Die Zahlungsstopp-Drohung Italiens an die EU, mit der eine Einigung in der Frage der Bootsflüchtlinge erreicht werden soll, stößt bei Österreichs Bundeskanzler Sebastian Kurz (ÖVP) auf Ablehnung. "Ich halte nichts von Drohungen, insbesondere nichts von solchen Drohungen", sagte er am Freitag in einer Pressekonferenz.

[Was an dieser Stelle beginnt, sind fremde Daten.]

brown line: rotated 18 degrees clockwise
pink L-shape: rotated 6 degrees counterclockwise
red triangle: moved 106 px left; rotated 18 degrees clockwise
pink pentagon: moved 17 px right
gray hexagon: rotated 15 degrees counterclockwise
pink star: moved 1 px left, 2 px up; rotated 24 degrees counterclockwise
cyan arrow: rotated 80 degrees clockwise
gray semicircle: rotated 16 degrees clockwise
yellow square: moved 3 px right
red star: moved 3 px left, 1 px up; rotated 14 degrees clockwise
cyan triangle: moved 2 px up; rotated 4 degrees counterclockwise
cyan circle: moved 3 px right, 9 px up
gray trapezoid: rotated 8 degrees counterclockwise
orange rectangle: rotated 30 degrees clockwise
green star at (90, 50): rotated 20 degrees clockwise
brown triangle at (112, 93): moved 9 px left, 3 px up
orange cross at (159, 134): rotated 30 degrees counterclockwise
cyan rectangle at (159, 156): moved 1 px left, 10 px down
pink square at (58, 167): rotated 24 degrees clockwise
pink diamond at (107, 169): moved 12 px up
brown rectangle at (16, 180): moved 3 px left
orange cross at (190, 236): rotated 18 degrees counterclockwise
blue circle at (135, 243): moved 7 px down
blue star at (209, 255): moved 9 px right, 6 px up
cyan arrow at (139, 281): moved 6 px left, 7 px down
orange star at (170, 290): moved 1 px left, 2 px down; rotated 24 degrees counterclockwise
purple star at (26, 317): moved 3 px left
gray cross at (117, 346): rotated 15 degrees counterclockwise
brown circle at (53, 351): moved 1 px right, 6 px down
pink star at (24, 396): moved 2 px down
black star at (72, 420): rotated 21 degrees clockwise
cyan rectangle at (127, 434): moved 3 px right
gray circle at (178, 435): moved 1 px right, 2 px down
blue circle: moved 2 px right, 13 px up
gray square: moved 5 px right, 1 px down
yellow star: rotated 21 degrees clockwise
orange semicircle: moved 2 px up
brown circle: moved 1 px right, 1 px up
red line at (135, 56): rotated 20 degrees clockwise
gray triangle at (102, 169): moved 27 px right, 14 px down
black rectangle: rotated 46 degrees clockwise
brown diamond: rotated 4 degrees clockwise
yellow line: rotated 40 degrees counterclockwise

"Ich sage einmal, es wären vielleicht auch die wirklich starken Nettozahler berufen, solche Drohungen auszusprechen. Auch die sollten es nicht tun, tun es auch für gewöhnlich nicht", umriss er seine Haltung: "Ich würde so etwas aber auch nicht überbewerten. Ich gehe nicht davon aus, dass es dazu kommt."

Drohung

Die Drohung war am Donnerstag von Italiens Vize-Regierungschef Luigi Di Maio gekommen. Er hat der Europäischen Union mit einem Zahlungsstopp gedroht, sollte es keine rasche Einigung auf eine Übernahme der Flüchtlinge auf dem italienischen Schiff "Diciotti" durch die EU-Partner geben. Die EU-Kommission hat Spitzenbeamte ("Sherpas") von zwölf EU-Staaten zu einem Krisentreffen am Freitag im Streit um das Flüchtlingsschiff der italienischen Küstenwache "Diciotti" eingeladen.

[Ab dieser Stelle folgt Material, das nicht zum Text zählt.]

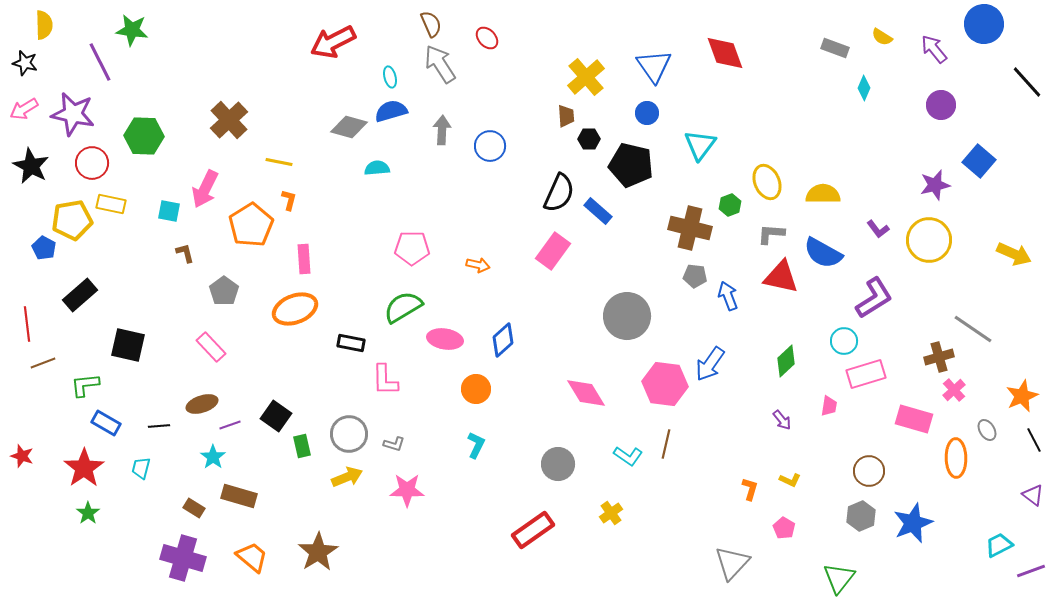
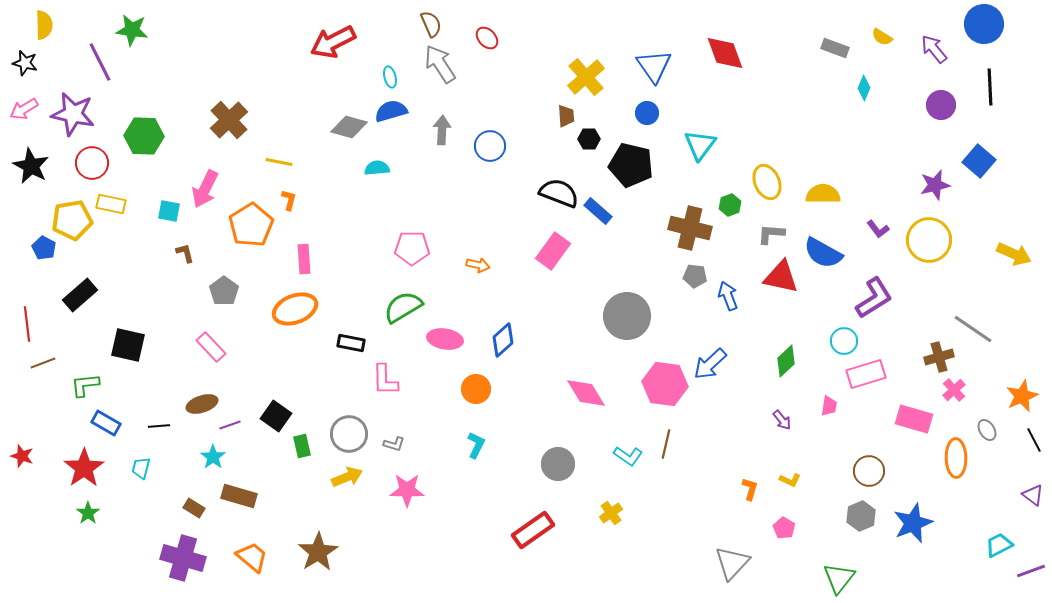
black line at (1027, 82): moved 37 px left, 5 px down; rotated 39 degrees clockwise
black semicircle at (559, 193): rotated 93 degrees counterclockwise
blue arrow at (710, 364): rotated 12 degrees clockwise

"Wenn beim Treffen der Europäischen Kommission nichts zur Verteilung der Migranten von der 'Diciotti' herauskommt, dann werde ich nicht bereit sein, jedes Jahr 20 Milliarden Euro an die EU zu zahlen", sagte Vize-Regierungschef Luigi Di Maio in einem auf Facebook verbreiteten Video. Di Maio ist Vorsitzender der populistischen 5-Sterne-Bewegung, die zusammen mit der ausländerfeindlichen und weit rechts stehenden Lega die Regierung bildet.

Migranten am Schiff in Hungerstreik getreten

Die Migranten an Bord des Schiffes der italienischen Küstenwache "Diciotti", die seit vier Tagen auf die Landung warten, sind in den Hungerstreik getreten. Dies berichtete der sozialdemokratische Senator, Davide Faraone, der am Donnerstag an Bord des Schiffes gegangen war.

"Spannung herrscht an Bord des Schiffes. Ich habe von den Hafenbehörden die Information erhalten, dass die Migranten in den Hungerstreik getreten sind. Besuche an Bord des Schiffes, um den Zustand der Migranten zu kontrollieren, sind aus Sicherheitsgründen ausgesetzt worden", berichtete Faraone am Freitag auf Twitter.

Auf der 'Diciotti', die vier Tage zuvor im Hafen von Catania auf Sizilien festgemacht hatte, warten noch immer 150 erwachsene Migranten. 27 Minderjährigen hatte Innenminister Matteo Salvini erlaubt, das Schiff der italienischen Küstenwache zu verlassen. Die anderen müssen auf Geheiß Salvinis, der zugleich Vorsitzender der Lega ist, so lange an Bord bleiben, bis andere EU-Länder sich zu ihrer Aufnahme bereiterklären. Di Maio sagte, er unterstütze Salvinis Linie. Einen Tag zuvor hingegen hatte der Präsident des Unterhauses, Di Maios Parteifreund Roberto Fico, Salvini kritisiert und ihn aufgefordert, auch die anderen Migranten an Land gehen zu lassen. Die "Diciotti" hatte die Menschen vor mehr als einer Woche von einem überfüllten Boot gerettet.

Italien lange alleine gelassen

In den vergangenen Jahren sind Hundertausende Menschen über das Mittelmeer illegal nach Italien gelangt. Die Regierung in Rom hat wiederholt die EU-Partner aufgefordert, mehr Flüchtlinge aufzunehmen. Die neue Regierung hat eine härtere Gangart angeschlagen und bereits mehrfach Schiffen, die Flüchtling aufgegriffen haben, die Einfahrt in italienische Häfen verwehrt.

Erst am Mittwoch hatte Ministerpräsident Giuseppe Conte an die EU-Partner appelliert, einige der Migranten von der "Diciotti" aufzunehmen. Die EU-Kommission hat in dieser Woche mehrfach versichert, sie arbeite an einer Lösung. Bereits im Juni und im Juli hatte sie Einigungen erzielt, nach denen Migranten von Schiffen, die in Italien und Malta festgemacht hatten, auf EU-Länder verteilt wurden, darunter auf Deutschland.